▶ DIRECTIONS FOR THIS TASK
Please repeat the data below word for word, leaving the pictures out of your answer.

▶ Figure understanding tasks

·····

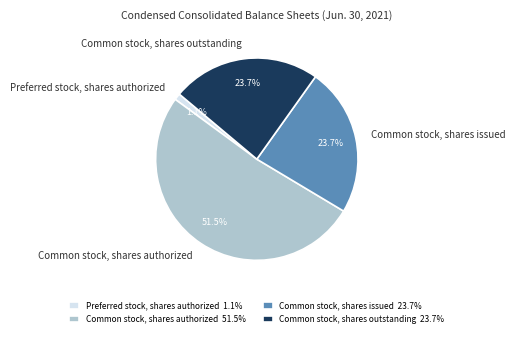

Is there any slice that represents more than half of the pie?

Yes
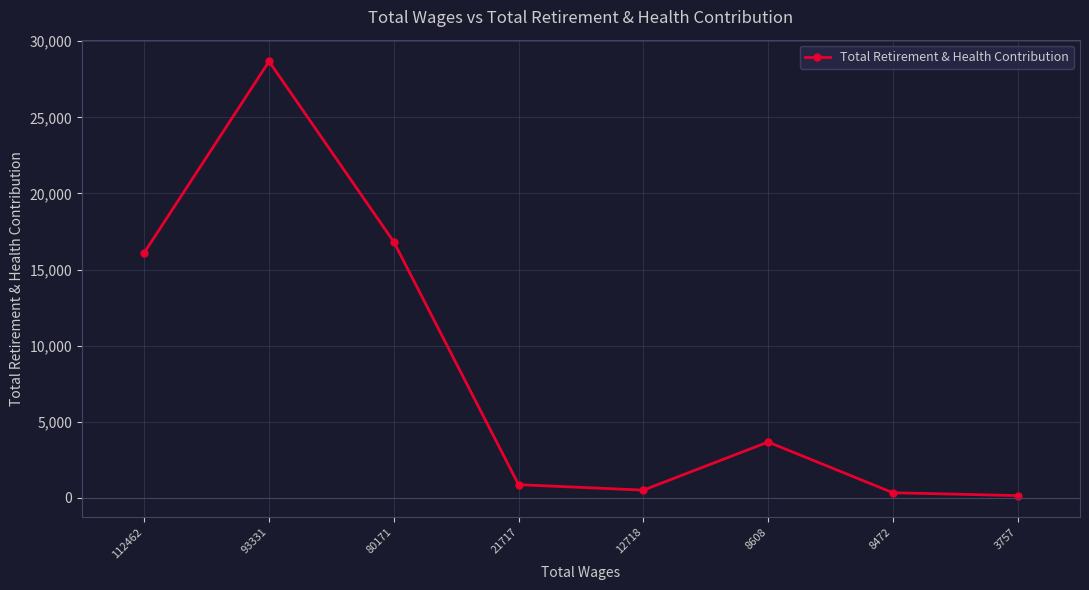

Where does the data first go above 3670?

112462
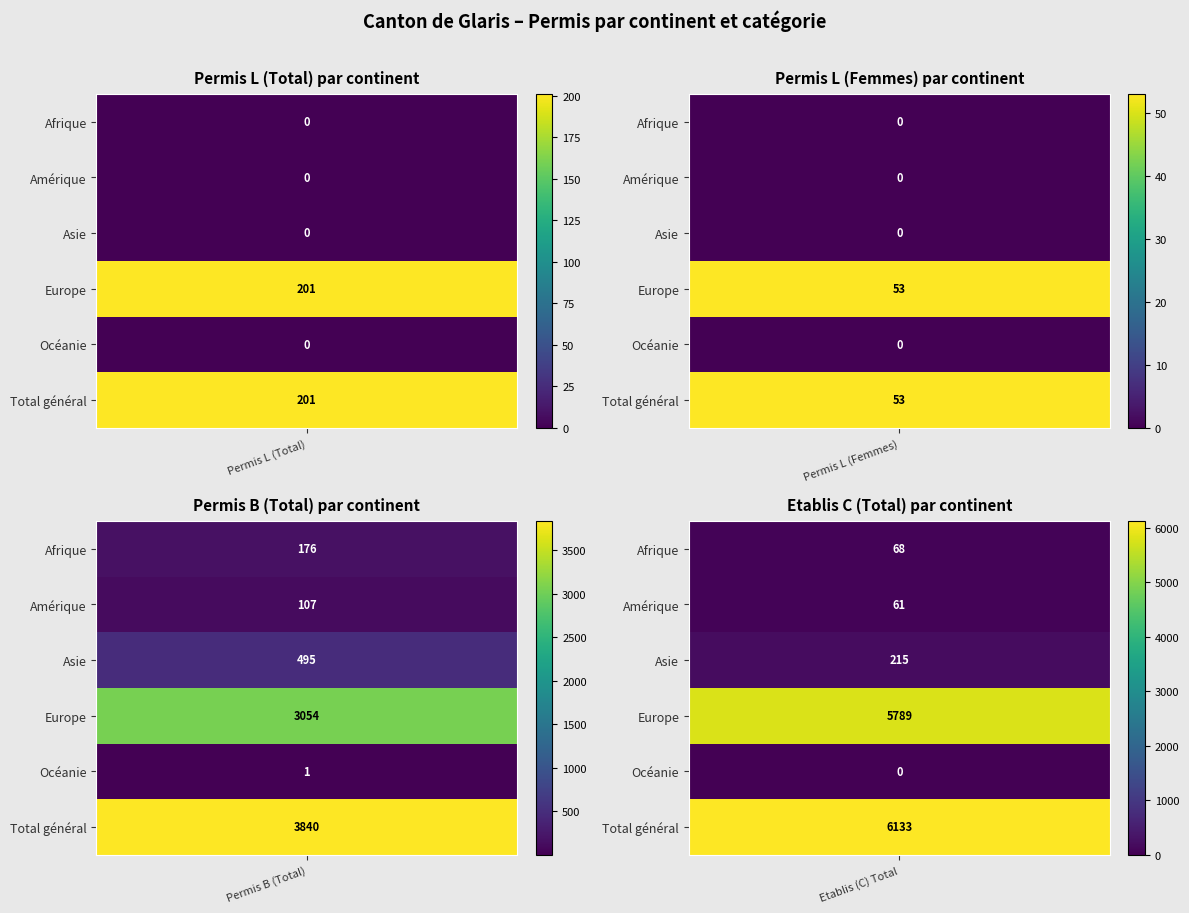

Reading left to right, what are all the values shown in this chart?

Afrique: 0	0	176	68
Amérique: 0	0	107	61
Asie: 0	0	495	215
Europe: 201	53	3054	5789
Océanie: 0	0	1	0
Total général: 201	53	3840	6133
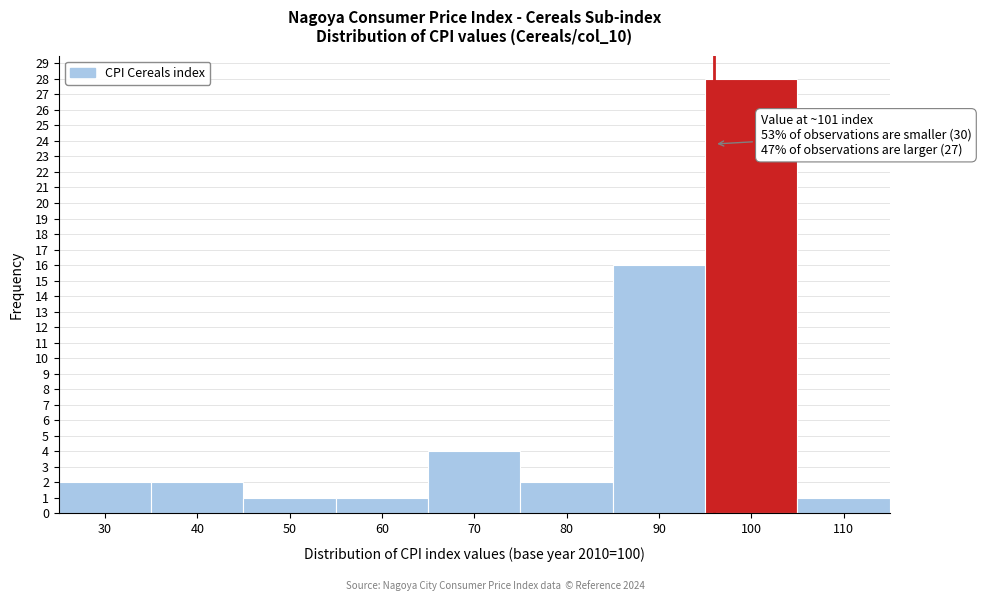

Reading right to left, list all the values displayed in this chart.

1	28	16	2	4	1	1	2	2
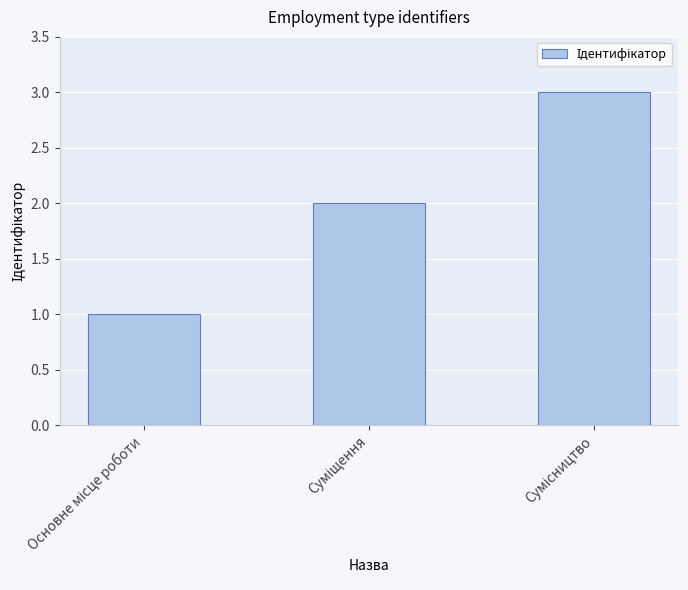

What is the sum of all values?

6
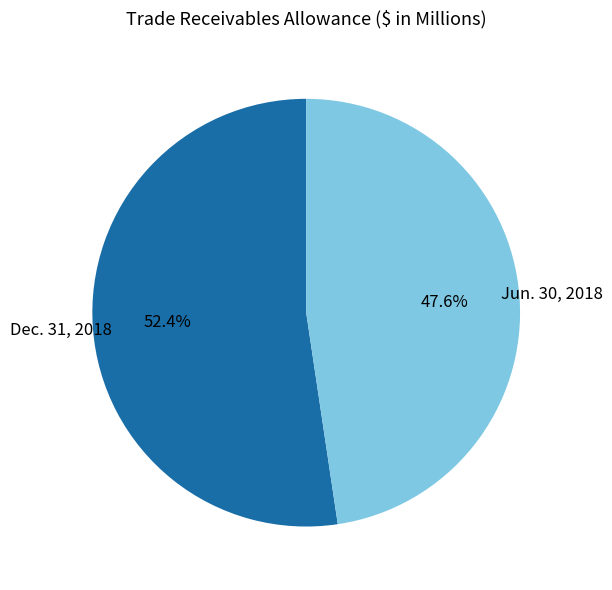

What is the majority slice?

Dec. 31, 2018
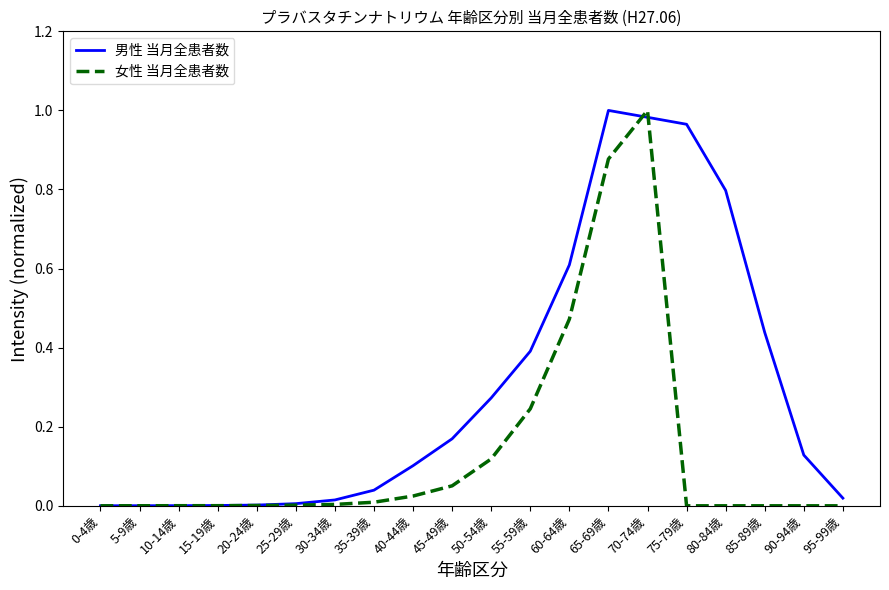

The 女性 当月全患者数 series shows 0.0 at 5-9歳. True or false?

True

·····

▶ OUTPUT OF THE TASK
Is there any slice that represents more than half of the pie?

Yes

Where does the data first go above 3670?

112462

Reading left to right, what are all the values shown in this chart?

Afrique: 0	0	176	68
Amérique: 0	0	107	61
Asie: 0	0	495	215
Europe: 201	53	3054	5789
Océanie: 0	0	1	0
Total général: 201	53	3840	6133

Reading right to left, list all the values displayed in this chart.

1	28	16	2	4	1	1	2	2

What is the sum of all values?

6

What is the majority slice?

Dec. 31, 2018

The 女性 当月全患者数 series shows 0.0 at 5-9歳. True or false?

True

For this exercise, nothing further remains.